• Данные для обработки
-------------------------

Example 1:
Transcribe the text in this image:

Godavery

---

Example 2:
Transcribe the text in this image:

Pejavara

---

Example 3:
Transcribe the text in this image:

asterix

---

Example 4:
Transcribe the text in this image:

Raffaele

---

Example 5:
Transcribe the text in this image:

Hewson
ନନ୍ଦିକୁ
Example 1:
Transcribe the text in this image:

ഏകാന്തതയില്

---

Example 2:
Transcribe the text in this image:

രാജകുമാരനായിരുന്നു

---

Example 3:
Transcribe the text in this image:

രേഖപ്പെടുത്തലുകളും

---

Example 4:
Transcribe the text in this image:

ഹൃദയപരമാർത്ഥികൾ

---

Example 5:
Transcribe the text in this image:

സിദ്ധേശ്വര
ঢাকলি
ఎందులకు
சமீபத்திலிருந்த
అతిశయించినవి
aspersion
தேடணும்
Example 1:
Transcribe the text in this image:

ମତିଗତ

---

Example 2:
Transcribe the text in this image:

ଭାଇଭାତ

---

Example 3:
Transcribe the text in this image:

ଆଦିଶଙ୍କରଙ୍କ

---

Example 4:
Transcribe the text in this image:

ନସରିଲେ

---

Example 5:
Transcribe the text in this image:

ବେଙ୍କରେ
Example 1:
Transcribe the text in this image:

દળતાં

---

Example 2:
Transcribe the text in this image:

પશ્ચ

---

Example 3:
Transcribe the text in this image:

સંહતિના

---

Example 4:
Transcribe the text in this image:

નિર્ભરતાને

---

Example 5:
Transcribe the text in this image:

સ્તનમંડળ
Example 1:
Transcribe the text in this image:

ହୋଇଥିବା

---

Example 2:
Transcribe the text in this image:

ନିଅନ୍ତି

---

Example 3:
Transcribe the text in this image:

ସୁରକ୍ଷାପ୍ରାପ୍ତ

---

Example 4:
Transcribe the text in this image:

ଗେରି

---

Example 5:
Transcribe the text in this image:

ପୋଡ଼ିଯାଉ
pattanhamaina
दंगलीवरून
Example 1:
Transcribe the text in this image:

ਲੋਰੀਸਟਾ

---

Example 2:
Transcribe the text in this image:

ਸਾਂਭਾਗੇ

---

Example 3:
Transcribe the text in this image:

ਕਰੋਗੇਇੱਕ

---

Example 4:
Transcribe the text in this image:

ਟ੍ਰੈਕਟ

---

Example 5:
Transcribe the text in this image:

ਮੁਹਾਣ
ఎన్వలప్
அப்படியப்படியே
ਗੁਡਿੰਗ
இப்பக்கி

-------------------------

• Полученное задание
Выведите все строки выше нумерованным списком, пропустив пустые.

• Ответ
1. Example 1:
2. Transcribe the text in this image:
3. Godavery
4. ---
5. Example 2:
6. Transcribe the text in this image:
7. Pejavara
8. ---
9. Example 3:
10. Transcribe the text in this image:
11. asterix
12. ---
13. Example 4:
14. Transcribe the text in this image:
15. Raffaele
16. ---
17. Example 5:
18. Transcribe the text in this image:
19. Hewson
20. ନନ୍ଦିକୁ
21. Example 1:
22. Transcribe the text in this image:
23. ഏകാന്തതയില്
24. ---
25. Example 2:
26. Transcribe the text in this image:
27. രാജകുമാരനായിരുന്നു
28. ---
29. Example 3:
30. Transcribe the text in this image:
31. രേഖപ്പെടുത്തലുകളും
32. ---
33. Example 4:
34. Transcribe the text in this image:
35. ഹൃദയപരമാർത്ഥികൾ
36. ---
37. Example 5:
38. Transcribe the text in this image:
39. സിദ്ധേശ്വര
40. ঢাকলি
41. ఎందులకు
42. சமீபத்திலிருந்த
43. అతిశయించినవి
44. aspersion
45. தேடணும்
46. Example 1:
47. Transcribe the text in this image:
48. ମତିଗତ
49. ---
50. Example 2:
51. Transcribe the text in this image:
52. ଭାଇଭାତ
53. ---
54. Example 3:
55. Transcribe the text in this image:
56. ଆଦିଶଙ୍କରଙ୍କ
57. ---
58. Example 4:
59. Transcribe the text in this image:
60. ନସରିଲେ
61. ---
62. Example 5:
63. Transcribe the text in this image:
64. ବେଙ୍କରେ
65. Example 1:
66. Transcribe the text in this image:
67. દળતાં
68. ---
69. Example 2:
70. Transcribe the text in this image:
71. પશ્ચ
72. ---
73. Example 3:
74. Transcribe the text in this image:
75. સંહતિના
76. ---
77. Example 4:
78. Transcribe the text in this image:
79. નિર્ભરતાને
80. ---
81. Example 5:
82. Transcribe the text in this image:
83. સ્તનમંડળ
84. Example 1:
85. Transcribe the text in this image:
86. ହୋଇଥିବା
87. ---
88. Example 2:
89. Transcribe the text in this image:
90. ନିଅନ୍ତି
91. ---
92. Example 3:
93. Transcribe the text in this image:
94. ସୁରକ୍ଷାପ୍ରାପ୍ତ
95. ---
96. Example 4:
97. Transcribe the text in this image:
98. ଗେରି
99. ---
100. Example 5:
101. Transcribe the text in this image:
102. ପୋଡ଼ିଯାଉ
103. pattanhamaina
104. दंगलीवरून
105. Example 1:
106. Transcribe the text in this image:
107. ਲੋਰੀਸਟਾ
108. ---
109. Example 2:
110. Transcribe the text in this image:
111. ਸਾਂਭਾਗੇ
112. ---
113. Example 3:
114. Transcribe the text in this image:
115. ਕਰੋਗੇਇੱਕ
116. ---
117. Example 4:
118. Transcribe the text in this image:
119. ਟ੍ਰੈਕਟ
120. ---
121. Example 5:
122. Transcribe the text in this image:
123. ਮੁਹਾਣ
124. ఎన్వలప్
125. அப்படியப்படியே
126. ਗੁਡਿੰਗ
127. இப்பக்கி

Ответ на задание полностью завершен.